▶ [DATASET CONTENT]:
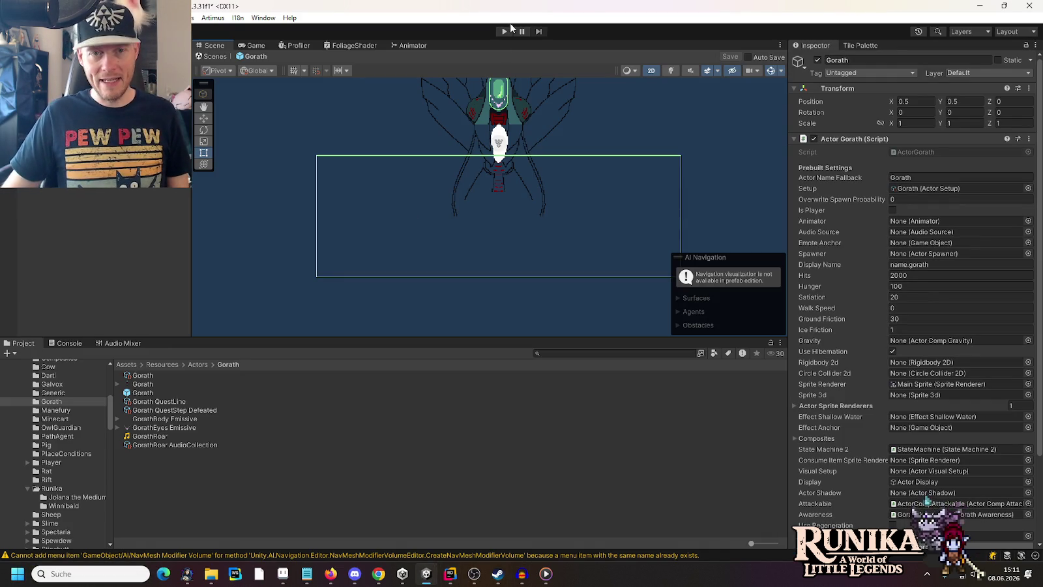
{"action": "left_click", "coordinate": [504, 33]}
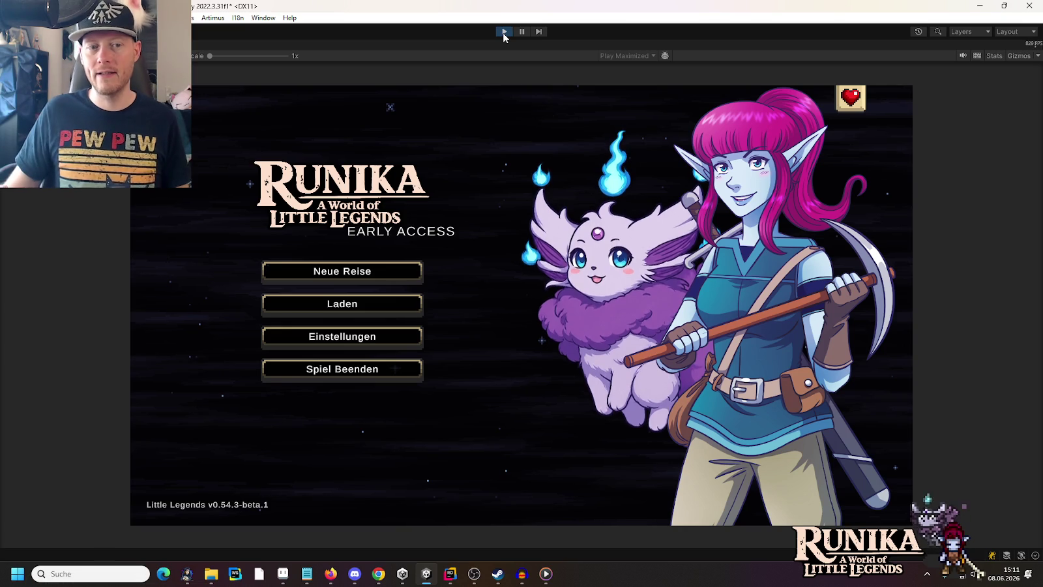
- Load a saved game via Laden and enter the Go'rath boss arena
{"action": "left_click", "coordinate": [388, 305]}
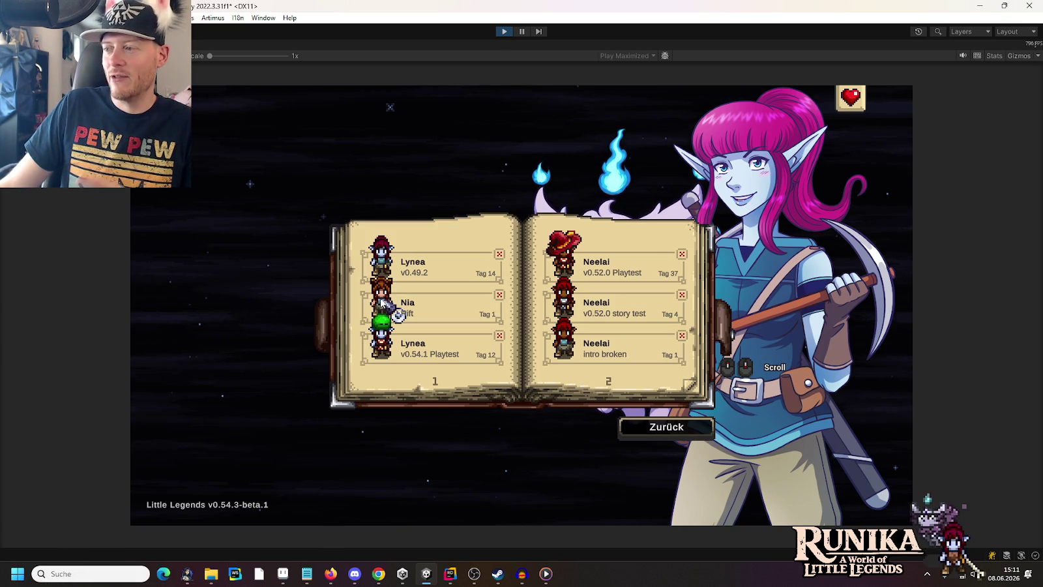
{"action": "left_click", "coordinate": [397, 256]}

▶ [ABOUT THIS EXERCISE]:
Reproduce the listing exactly. Leave its pictures out.

▶ [YOUR RESPONSE]:
{"action": "left_click", "coordinate": [504, 33]}
- Load a saved game via Laden and enter the Go'rath boss arena
{"action": "left_click", "coordinate": [388, 305]}
{"action": "left_click", "coordinate": [397, 256]}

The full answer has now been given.